Storminateapot · 09/11/2016 20:14

My sons are 14, I'd be astonished if they behaved like this. He turned up his nose at steak & chips??!!! I'd hit the roof!

I will say a friend of mine had awful problems with her teenage (15 at the time) son when she & her partner split. Her partner left her, but he'd spoken to her like dirt for so long before (and after) that her son - who felt he was now the 'man' of the house - tried throwing his weight about in the same fashion for quite some time. It's the way he had been taught how to speak to the women of the house by his Dad and he felt he was entitled to special treatment as 'the man'.

Could this be a factor?

Itchyclit · 09/11/2016 20:19

Pipistrelle40 - anyone who smacks a child, regardless of the provocation is a complete cunt.
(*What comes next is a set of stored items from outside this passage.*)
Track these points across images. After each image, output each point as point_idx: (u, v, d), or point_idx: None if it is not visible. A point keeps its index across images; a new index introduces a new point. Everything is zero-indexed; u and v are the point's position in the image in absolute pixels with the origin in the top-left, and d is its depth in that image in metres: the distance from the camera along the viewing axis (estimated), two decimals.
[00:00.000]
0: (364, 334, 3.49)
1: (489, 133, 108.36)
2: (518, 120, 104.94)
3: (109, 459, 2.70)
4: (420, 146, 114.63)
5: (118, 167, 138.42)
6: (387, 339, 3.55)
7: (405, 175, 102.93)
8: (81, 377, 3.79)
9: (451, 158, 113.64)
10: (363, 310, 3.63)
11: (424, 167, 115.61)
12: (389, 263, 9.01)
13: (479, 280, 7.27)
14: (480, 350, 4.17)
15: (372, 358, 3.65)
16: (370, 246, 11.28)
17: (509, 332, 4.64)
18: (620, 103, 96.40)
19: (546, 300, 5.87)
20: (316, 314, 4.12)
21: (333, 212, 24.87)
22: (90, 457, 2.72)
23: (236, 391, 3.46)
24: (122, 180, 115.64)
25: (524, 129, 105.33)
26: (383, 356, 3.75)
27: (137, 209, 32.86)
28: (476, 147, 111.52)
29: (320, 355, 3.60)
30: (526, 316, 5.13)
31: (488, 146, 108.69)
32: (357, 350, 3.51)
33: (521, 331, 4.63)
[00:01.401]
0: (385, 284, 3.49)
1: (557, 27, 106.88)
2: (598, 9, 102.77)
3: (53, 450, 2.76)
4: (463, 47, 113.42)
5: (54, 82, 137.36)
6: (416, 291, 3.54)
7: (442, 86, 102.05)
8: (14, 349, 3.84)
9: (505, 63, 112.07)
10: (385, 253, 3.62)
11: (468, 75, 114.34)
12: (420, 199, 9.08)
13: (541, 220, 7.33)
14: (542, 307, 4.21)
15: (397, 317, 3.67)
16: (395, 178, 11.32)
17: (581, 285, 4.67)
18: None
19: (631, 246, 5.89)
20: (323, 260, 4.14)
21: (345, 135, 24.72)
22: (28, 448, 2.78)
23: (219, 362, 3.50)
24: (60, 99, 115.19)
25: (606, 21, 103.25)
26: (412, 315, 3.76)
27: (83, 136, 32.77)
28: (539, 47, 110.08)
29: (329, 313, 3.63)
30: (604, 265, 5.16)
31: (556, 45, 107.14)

Boom123 · 09/11/2016 20:19

If it were just me and him in the house I world fight it to the death and do the take it or leave it unless I was feeling flush or had more food in the house but I am also aware of my daughter having to stay in the background whilst it kicks off and I've gone to work feeling ill from not sleeping etc. I take the constructive comments on board!

OP posts:
LagunaBubbles · 09/11/2016 20:21

I agree it's not about food at all, he's blaming you for breaking up "the family" and you need strategies to help him deal with the emotions he's struggling with. I would go to your GP.